To get an idea of how well COSMOtherm performs in comparison to ‘pure’ QSPR models we did some additional QSPR calculations using the T.E.S.T. software package.⁵⁵ Although benchmarking such methods is not the focus of our work, this seemed interesting to us, as QSPR models were, for instance, used to estimate viscosities for the purpose of developing new ionic liquids.⁵⁶ For our QSPR predictions, we relied on the consensus model (the average over all implemented models) implemented in the T.E.S.T. software package. The details of all included approaches can be found in the T.E.S.T. user guide. In these methods, the properties investigated here are predicted using overall 797 molecular descriptors and relying on experimental data sets for several thousand compounds.

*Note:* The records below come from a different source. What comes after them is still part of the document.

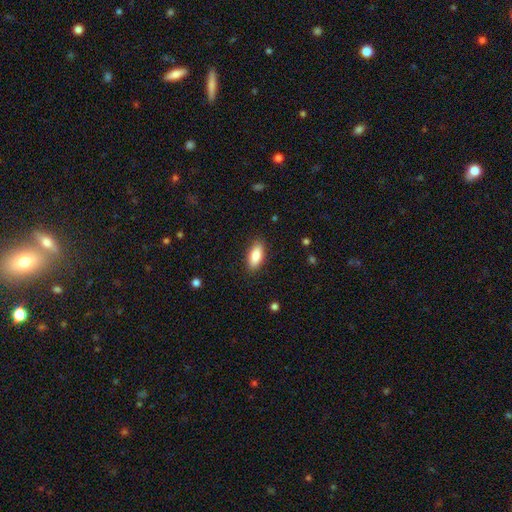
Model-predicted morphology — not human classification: This appears to be a smooth galaxy with no disk features (86%) that is in between round and cigar-shaped (83%). Merging: none (88%).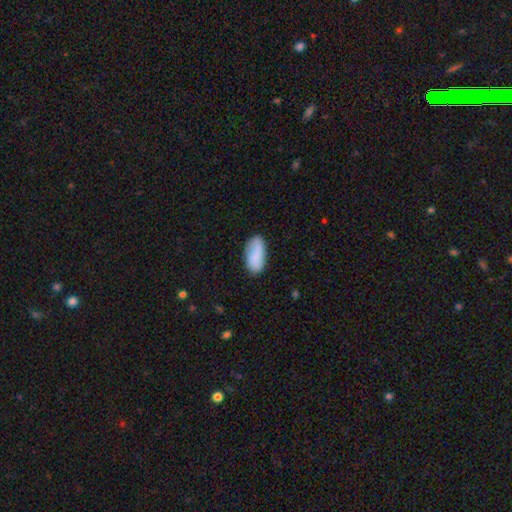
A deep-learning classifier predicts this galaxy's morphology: smooth-or-featured: smooth: 84% | featured or disk: 10% | star or artifact: 6%
  how-rounded: in between: 90% | cigar-shaped: 8% | round: 2%
  merging: none: 80% | minor disturbance: 15% | major disturbance: 3% | merger: 1%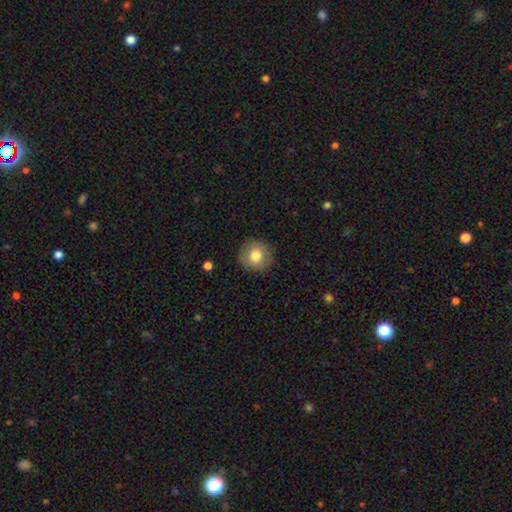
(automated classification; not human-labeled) Smooth or featured? smooth (78%)
How rounded? round (93%)
Merging? none (90%)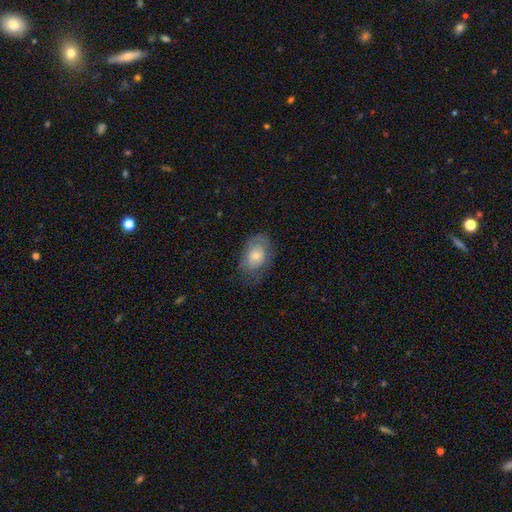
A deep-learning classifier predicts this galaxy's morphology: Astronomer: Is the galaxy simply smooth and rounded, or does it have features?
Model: smooth — 65%.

Table 1 shows the predicted and measured⁸ results obtained for typical electrolyte solvents. Perusing this table, one finds that mean average deviations (MADs, about 0.2 cP and 18/23/23 degrees of viscosities and melting/flash/boiling points) are in the order of about 10 to 15 percent of the relevant property windows (here, 0.33 to 2.53 cP and −137 to 26/−17 to 160/41 to 270 degrees). The correct ranking of compounds can be investigated by looking at correlation coefficients, such as Pearson's R values for linear correlation and Kendall's τ values for non-linear (rank) correlation. Both correlation measures are very high, especially for the COSMOtherm-based estimates (with R values of 0.95 to 0.98 and τ values of 0.73–0.78), which implies that the ranking of compounds with respect to these properties is even better than the prediction of the actual values. This is a very promising result for integrated computational and experimental screening procedures, in which the computational part acts only as a filter for subsequent experimental high-throughput work.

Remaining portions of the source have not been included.